4. Superman IV: The Quest for Peace - Supes decides to rid the world of nuclear weapons; Lex Luthor returns and using a strand of Superman's hair creates Nuclear Man who... They fight; Nuclear Man wins; Superman wins, but then he doesn't, and they fight again, and Superman wins. Jon Cryer is Lex's nephew, taking over for Ned Beatty as Luthor's bumbling assistant.
5. Supergirl - As bad as Superman III and IV were, they couldn't compare to the black hole level of suck delivered by Supergirl. Just avoid it... in fact, forget I even mentioned it.
6. Spawn - My hatred of Todd McFarlane's artistic style (as well as just McFarlane himself) made it impossible for me to get through all of Spawn so this may not be the fairest entry.
7. The Fantastic Four - Not the 2005 release (although that one wasn't that hot) but the unreleased 1994 version produced by crap movie maker, Roger Corman, which no one who hasn't bought a bootleg from a sci-fi convention has seen. So bad it's fun to watch. My favorite part is when the character of Alicia Masters (the Thing's girlfriend) is subdued by chloroform and kidnapped. As she's passing out, the camera switches to Alicia's point of view to show everything going fuzzy and then black. The only problem with that is the character of Alicia Masters is blind. Wizard Magazine actually ranked this film higher than Batman and Robin, Steel, and Red Sonja.
8. The Hulk - Ang Lee's horrible rendition. The computer graphics for the Hulk made his face look flat if not enraged, had his height change from 8 to 15 feet depending on how mad he got, and used Nick Nolte as Bruce Banner's hateful dad who, when exposed to gamma radiation, essentially becomes the Absorbing Man and then minor (and stupid) Hulk foe, Zzaxx the Living Dynamo, when dear old dad decides to absorb electricity.
9. Steel - Just offhand, I can't think of any good movie that stars a real life sports hero as a lead. Shaquille O'Neil should have stuck to breaking backboards instead of this adaptation of what is an actually interesting comic book character that's part of the "Superman Family."

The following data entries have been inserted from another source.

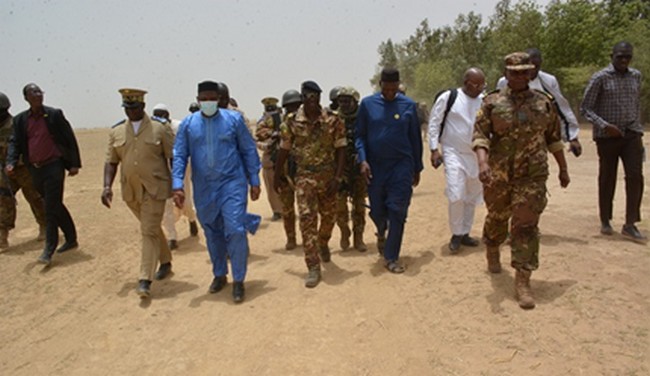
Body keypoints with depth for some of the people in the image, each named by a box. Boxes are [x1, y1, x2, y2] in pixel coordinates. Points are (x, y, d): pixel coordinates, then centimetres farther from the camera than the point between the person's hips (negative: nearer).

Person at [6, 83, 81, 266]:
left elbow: (70, 139, -1)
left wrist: (75, 164, -6)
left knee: (51, 208, -7)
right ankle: (71, 239, 27)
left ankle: (48, 250, -5)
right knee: (55, 205, 14)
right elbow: (15, 143, 5)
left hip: (53, 166, -5)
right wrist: (11, 163, -13)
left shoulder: (54, 115, -2)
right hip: (35, 169, 5)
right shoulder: (20, 120, 8)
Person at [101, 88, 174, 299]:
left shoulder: (160, 128, -4)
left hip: (154, 189, -4)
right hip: (130, 190, 4)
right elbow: (111, 162, 8)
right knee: (152, 228, 18)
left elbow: (174, 157, -3)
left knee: (150, 232, -9)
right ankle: (165, 262, 37)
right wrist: (107, 186, -6)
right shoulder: (116, 131, 6)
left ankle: (145, 280, -8)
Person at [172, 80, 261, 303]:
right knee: (212, 234, 14)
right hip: (203, 189, 3)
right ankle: (219, 275, 33)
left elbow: (249, 151, 2)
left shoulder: (234, 119, -2)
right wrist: (177, 185, -9)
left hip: (232, 184, -2)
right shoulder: (188, 124, 3)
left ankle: (238, 281, 6)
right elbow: (179, 156, 2)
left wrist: (254, 181, 1)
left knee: (236, 231, -10)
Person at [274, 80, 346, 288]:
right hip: (305, 176, -1)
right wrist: (277, 176, 10)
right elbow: (284, 150, 4)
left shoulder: (333, 120, -6)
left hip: (328, 175, 1)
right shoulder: (292, 121, -5)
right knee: (307, 218, -9)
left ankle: (323, 244, 48)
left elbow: (340, 149, -4)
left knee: (329, 215, 15)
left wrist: (337, 178, -11)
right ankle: (313, 268, -5)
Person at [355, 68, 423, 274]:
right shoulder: (367, 104, 1)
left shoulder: (409, 105, 1)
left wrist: (417, 168, 9)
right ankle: (381, 234, 44)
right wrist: (363, 160, -11)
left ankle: (391, 257, 7)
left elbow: (415, 138, 7)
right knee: (377, 210, 10)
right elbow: (360, 135, 3)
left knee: (397, 211, -4)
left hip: (401, 165, -1)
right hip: (375, 166, 1)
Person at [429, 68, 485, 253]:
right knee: (456, 196, -13)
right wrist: (434, 149, -10)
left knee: (472, 196, 12)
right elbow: (434, 123, -6)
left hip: (475, 154, 5)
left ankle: (465, 233, 27)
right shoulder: (448, 98, -10)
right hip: (453, 153, -5)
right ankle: (456, 234, 6)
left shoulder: (484, 101, 2)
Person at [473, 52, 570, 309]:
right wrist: (482, 162, -27)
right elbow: (480, 135, -10)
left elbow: (554, 138, 15)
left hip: (532, 175, 0)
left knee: (526, 225, -6)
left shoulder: (544, 103, 7)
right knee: (497, 218, 17)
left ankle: (522, 282, -1)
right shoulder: (492, 102, -1)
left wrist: (563, 168, 18)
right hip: (498, 174, 0)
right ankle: (492, 254, 46)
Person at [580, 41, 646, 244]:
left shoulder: (636, 76, 10)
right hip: (607, 136, -3)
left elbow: (637, 105, 19)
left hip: (631, 135, 4)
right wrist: (604, 125, -20)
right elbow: (585, 108, -8)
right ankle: (605, 221, 19)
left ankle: (630, 225, -2)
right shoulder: (600, 78, -5)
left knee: (635, 177, -6)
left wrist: (638, 129, 17)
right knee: (607, 179, 5)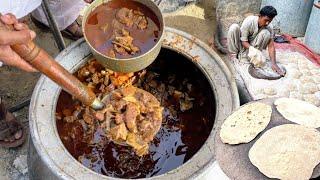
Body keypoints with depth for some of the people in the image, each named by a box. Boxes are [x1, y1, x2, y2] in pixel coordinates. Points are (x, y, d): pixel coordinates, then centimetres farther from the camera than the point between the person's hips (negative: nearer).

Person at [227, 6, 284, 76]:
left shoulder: (269, 28, -16)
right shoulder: (249, 21, -25)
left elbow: (271, 46, -20)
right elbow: (244, 41, -23)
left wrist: (273, 63, -34)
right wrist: (254, 50, -40)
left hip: (253, 46, 2)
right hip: (242, 45, -2)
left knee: (266, 33, -25)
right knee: (234, 27, -29)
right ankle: (234, 54, -14)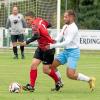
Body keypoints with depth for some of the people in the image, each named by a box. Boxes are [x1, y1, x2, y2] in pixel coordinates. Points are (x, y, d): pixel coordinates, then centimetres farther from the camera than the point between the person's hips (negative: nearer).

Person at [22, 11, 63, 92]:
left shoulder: (35, 25, -24)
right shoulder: (40, 20, 1)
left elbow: (36, 36, -43)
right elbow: (48, 24, 18)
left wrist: (27, 42, -46)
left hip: (48, 48, -9)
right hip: (41, 48, 9)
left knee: (46, 70, -2)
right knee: (34, 64, -4)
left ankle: (58, 82, 22)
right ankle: (31, 86, -4)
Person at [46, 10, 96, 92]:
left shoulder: (73, 28, -19)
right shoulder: (65, 26, 10)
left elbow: (67, 42, -26)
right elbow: (59, 38, 5)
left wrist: (52, 46, -28)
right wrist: (51, 43, -16)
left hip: (73, 52, -9)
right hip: (66, 51, 9)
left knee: (70, 75, -18)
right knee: (52, 65, 4)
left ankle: (90, 80, 0)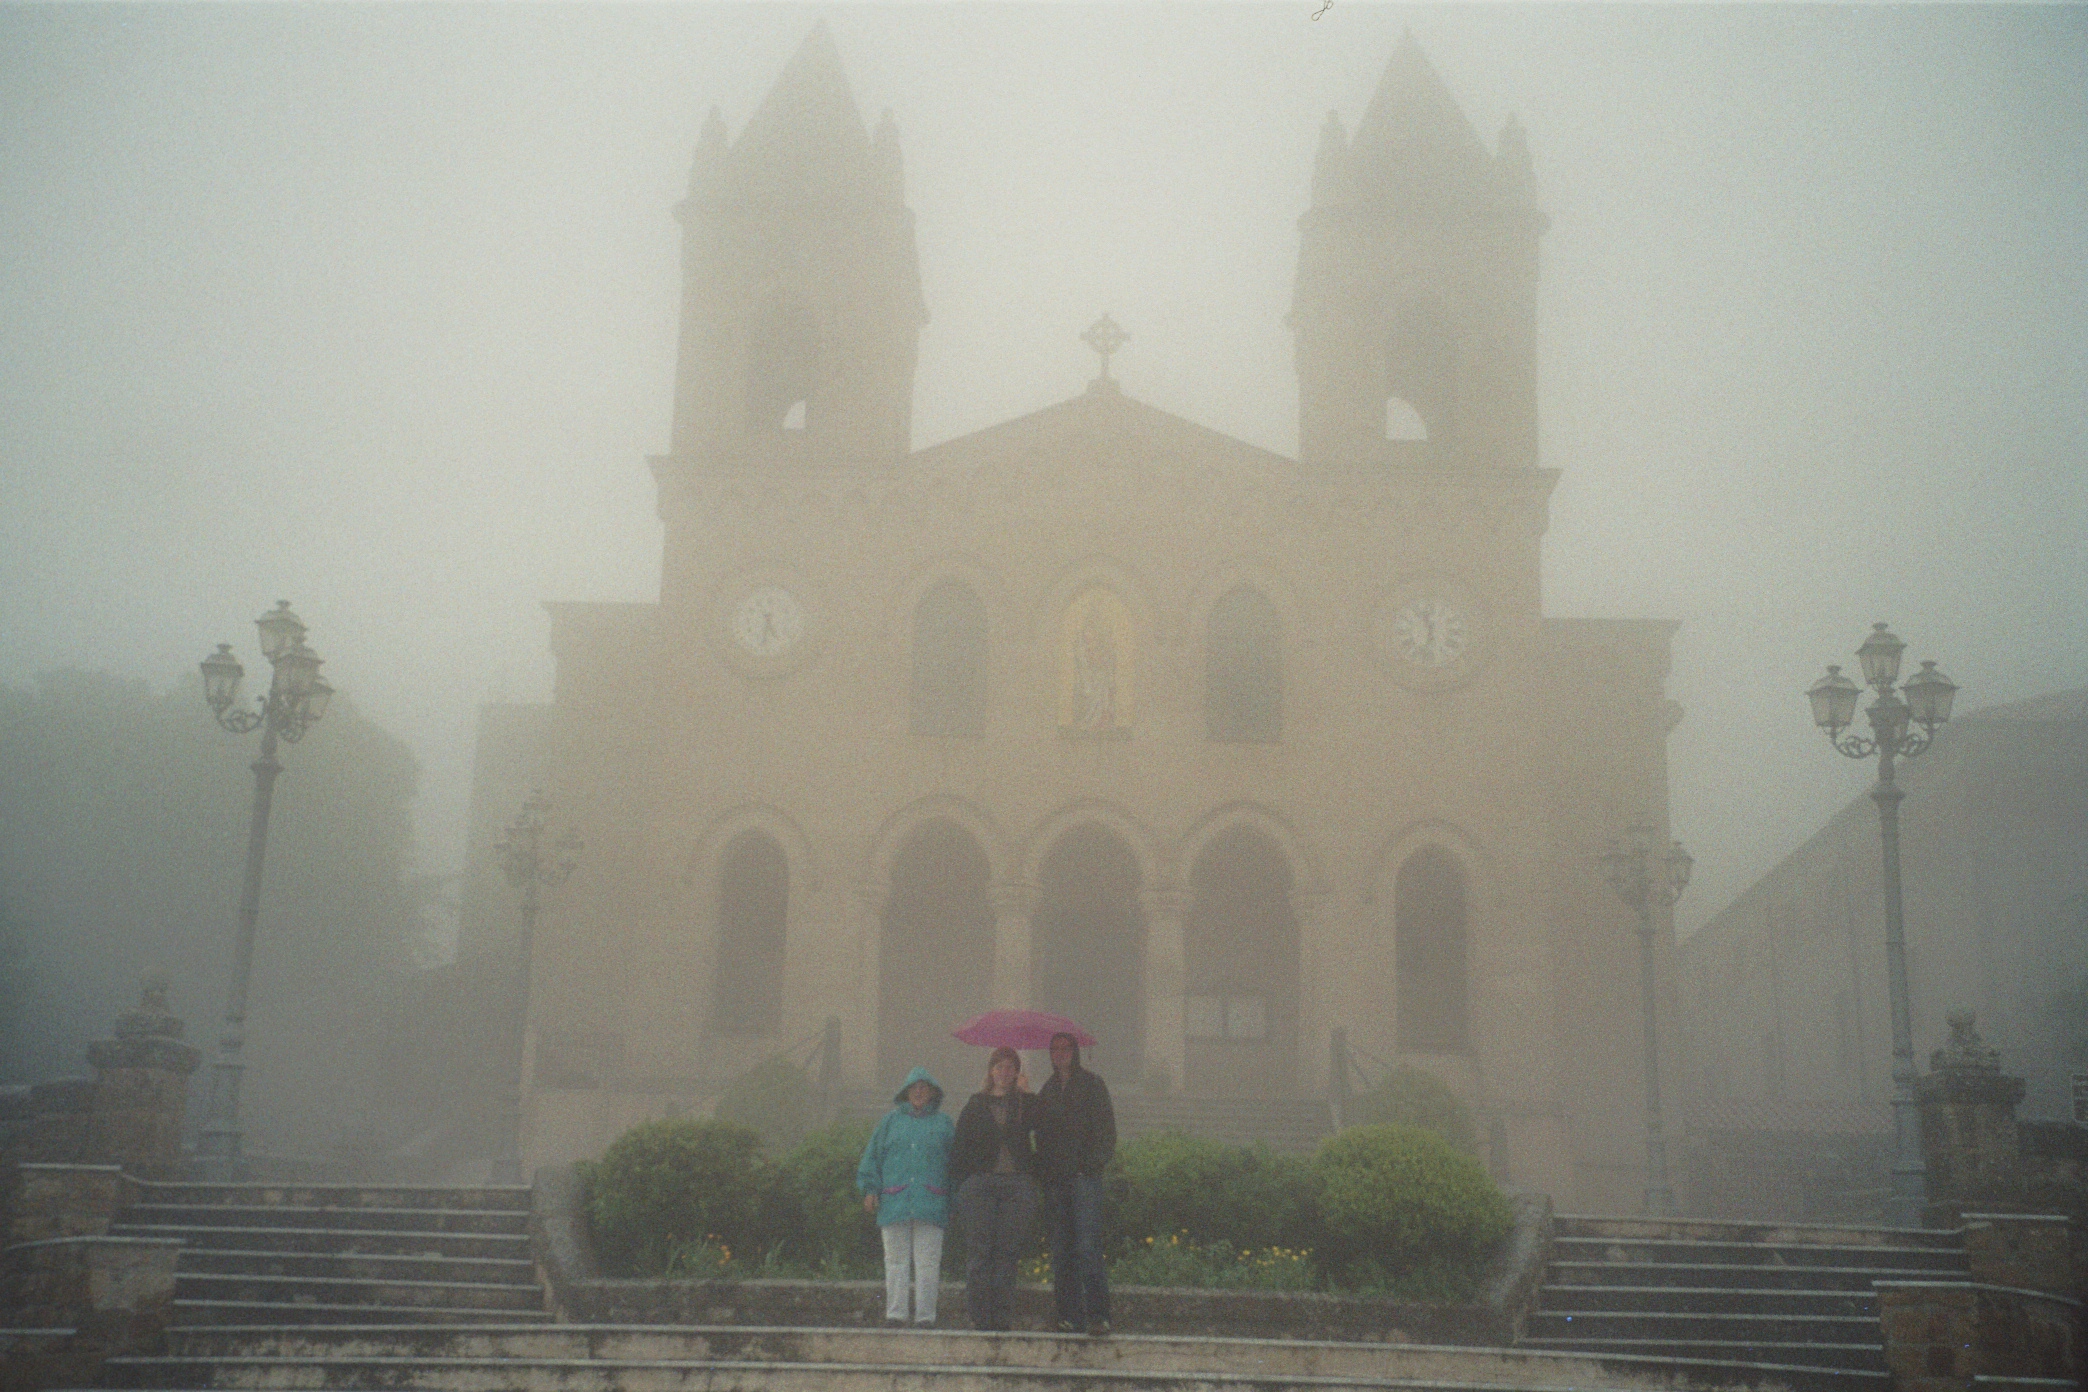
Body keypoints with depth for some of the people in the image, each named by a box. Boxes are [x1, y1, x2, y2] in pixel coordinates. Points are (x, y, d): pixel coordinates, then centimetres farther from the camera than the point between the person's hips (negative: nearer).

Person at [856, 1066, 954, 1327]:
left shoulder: (943, 1123, 12)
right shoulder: (891, 1121, 14)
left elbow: (954, 1162, 11)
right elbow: (872, 1157, 13)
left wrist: (954, 1204, 4)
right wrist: (870, 1190, 1)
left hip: (931, 1204, -1)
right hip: (894, 1203, 1)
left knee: (928, 1261, -2)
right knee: (896, 1260, 3)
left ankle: (925, 1315, 3)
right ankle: (895, 1313, 7)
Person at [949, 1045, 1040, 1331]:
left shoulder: (1026, 1103, 13)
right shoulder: (977, 1104, 14)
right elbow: (960, 1144, 11)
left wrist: (1025, 1094, -4)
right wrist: (960, 1182, 1)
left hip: (1017, 1182, 0)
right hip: (980, 1181, 0)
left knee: (1007, 1251, -2)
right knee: (979, 1250, -3)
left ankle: (1002, 1316, 3)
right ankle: (979, 1316, 1)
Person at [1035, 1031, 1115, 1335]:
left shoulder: (1091, 1085, 4)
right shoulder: (1047, 1090, 19)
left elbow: (1106, 1129, 0)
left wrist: (1094, 1161, -12)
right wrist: (1042, 1170, 6)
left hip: (1083, 1175, -5)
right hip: (1055, 1178, 5)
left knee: (1087, 1247, -13)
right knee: (1061, 1250, 3)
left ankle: (1098, 1315, -13)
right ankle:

10. The Legend of the Lone Ranger - The superhero of the Old West. The actor playing the masked man was dubbed over which never lends itself well to creating a good movie. Give me Clayton Moore and Jay Silverheels any day. Clayton Moore had legal action brought against him to keep him from appearing as the Lone Ranger at public events (he changed his costume slightly and took to wearing wraparound sunglasses instead of a mask) before the movie started filming. Moore counter-sued and regained the rights to appear as the Lone Ranger after the movie bombed.